» Directive
Which of the lines below mention the word "Attention"? Pull each one out.

** Opening Task input block **

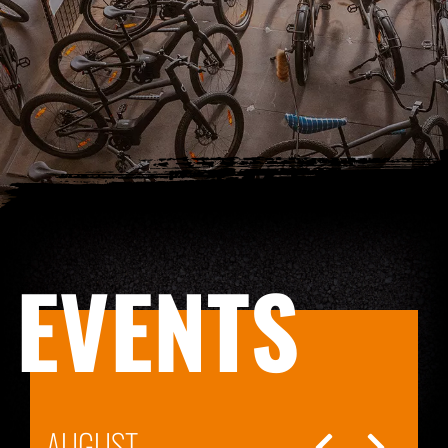
EVENTS
AUGUST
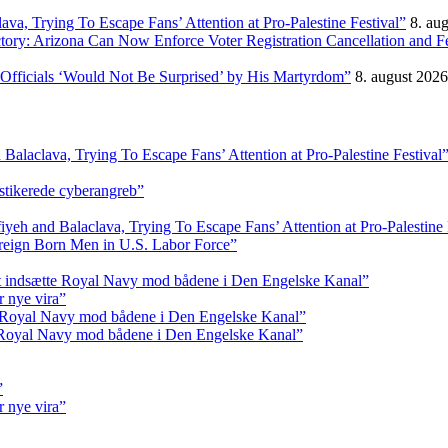
, Trying To Escape Fans’ Attention at Pro-Palestine Festival”
8. au
ictory: Arizona Can Now Enforce Voter Registration Cancellation and 
Officials ‘Would Not Be Surprised’ by His Martyrdom”
8. august 2026
aclava, Trying To Escape Fans’ Attention at Pro-Palestine Festival
istikerede cyberangreb”
 and Balaclava, Trying To Escape Fans’ Attention at Pro-Palestine 
reign Born Men in U.S. Labor Force”
at indsætte Royal Navy mod bådene i Den Engelske Kanal”
r nye vira”
e Royal Navy mod bådene i Den Engelske Kanal”
e Royal Navy mod bådene i Den Engelske Kanal”
”
r nye vira”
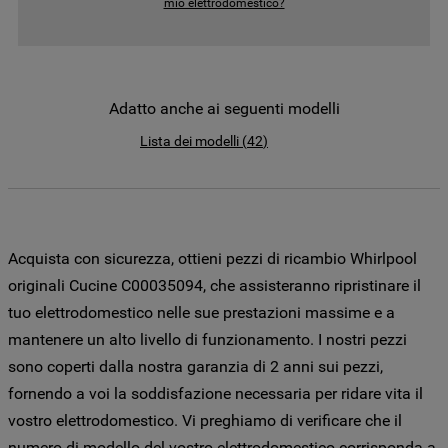
mio elettrodomestico?
come la Società utilizza i cookie o per
modificare le tue preferenze, consulta
l’informativa cookie
.
Per maggiori informazioni su come la
Adatto anche ai seguenti modelli
Società tratta i dati personali anche
Lista dei modelli
(
42
)
raccolti tramite i cookie consulta
l’Informativa Privacy
. Se scegli di chiudere
il banner utilizzando il pulsante “X” in alto
a destra, saranno mantenute le
impostazioni predefinite che non
Acquista con sicurezza, ottieni pezzi di ricambio Whirlpool
consentono l’utilizzo di cookie diversi dai
originali Cucine C00035094, che assisteranno ripristinare il
cookie tecnici. Cliccando sul pulsante
tuo elettrodomestico nelle sue prestazioni massime e a
"ACCETTO TUTTI I COOKIES", acconsenti
mantenere un alto livello di funzionamento. I nostri pezzi
all'utilizzo di tutti i nostri cookie e alla
sono coperti dalla nostra garanzia di 2 anni sui pezzi,
condivisione dei tuoi dati con terze parti
per tali finalità. Accedendo alla sezione
fornendo a voi la soddisfazione necessaria per ridare vita il
“VOGLIO DEFINIRE LE MIE PREFERENZE
vostro elettrodomestico. Vi preghiamo di verificare che il
SUI COOKIE”, potrai impostare in modo
numero di modello del vostro elettrodomestico corrisponda a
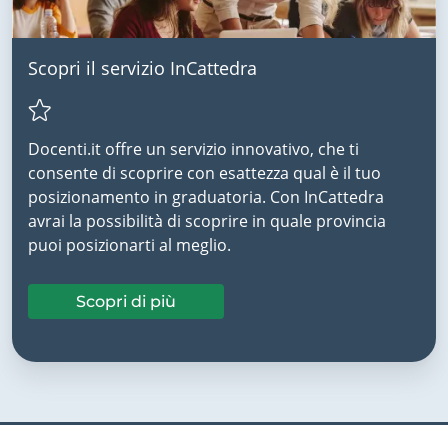
Scopri il servizio InCattedra
Docenti.it offre un servizio innovativo, che ti
consente di scoprire con esattezza qual è il tuo
posizionamento in graduatoria. Con InCattedra
avrai la possibilità di scoprire in quale provincia
puoi posizionarti al meglio.
Scopri di più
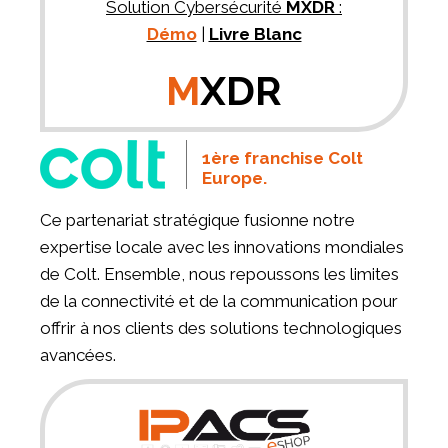
Solution Cybersécurité
MXDR
:
Démo
|
Livre Blanc
M
XDR
1ère franchise Colt
Europe.
Ce partenariat stratégique fusionne notre
expertise locale avec les innovations mondiales
de Colt. Ensemble, nous repoussons les limites
de la connectivité et de la communication pour
offrir à nos clients des solutions technologiques
avancées.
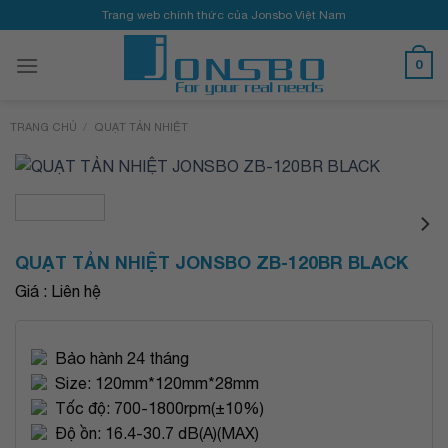
Bỏ
Trang web chính thức của Jonsbo Việt Nam
qua
nội
0
dung
TRANG CHỦ
/
QUẠT TẢN NHIỆT
QUẠT TẢN NHIỆT JONSBO ZB-120BR BLACK
Giá : Liên hệ
Bảo hành 24 tháng
Size: 120mm*120mm*28mm
Tốc độ: 700-1800rpm(±10%)
Độ ồn: 16.4-30.7 dB(A)(MAX)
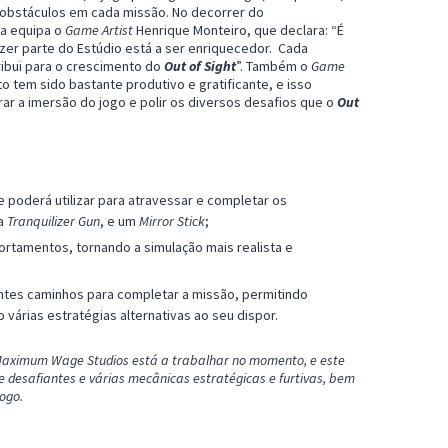
os obstáculos em cada missão. No decorrer do
 a equipa o
Game Artist
Henrique Monteiro, que declara: “É
er parte do Estúdio está a ser enriquecedor. Cada
ibui para o crescimento do
Out of Sight
”. Também o
Game
o tem sido bastante produtivo e gratificante, e isso
ar a imersão do jogo e polir os diversos desafios que o
Out
e poderá utilizar para atravessar e completar os
a
Tranquilizer Gun
, e um
Mirror Stick
;
rtamentos, tornando a simulação mais realista e
entes caminhos para completar a missão, permitindo
 várias estratégias alternativas ao seu dispor.
te Maximum Wage Studios está a trabalhar no momento, e este
s e desafiantes e várias mecânicas estratégicas e furtivas, bem
ogo.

** Closing Task input block **

» Response below
, Trying To Escape Fans’ Attention at Pro-Palestine Festival”
aclava, Trying To Escape Fans’ Attention at Pro-Palestine Festival
 and Balaclava, Trying To Escape Fans’ Attention at Pro-Palestine 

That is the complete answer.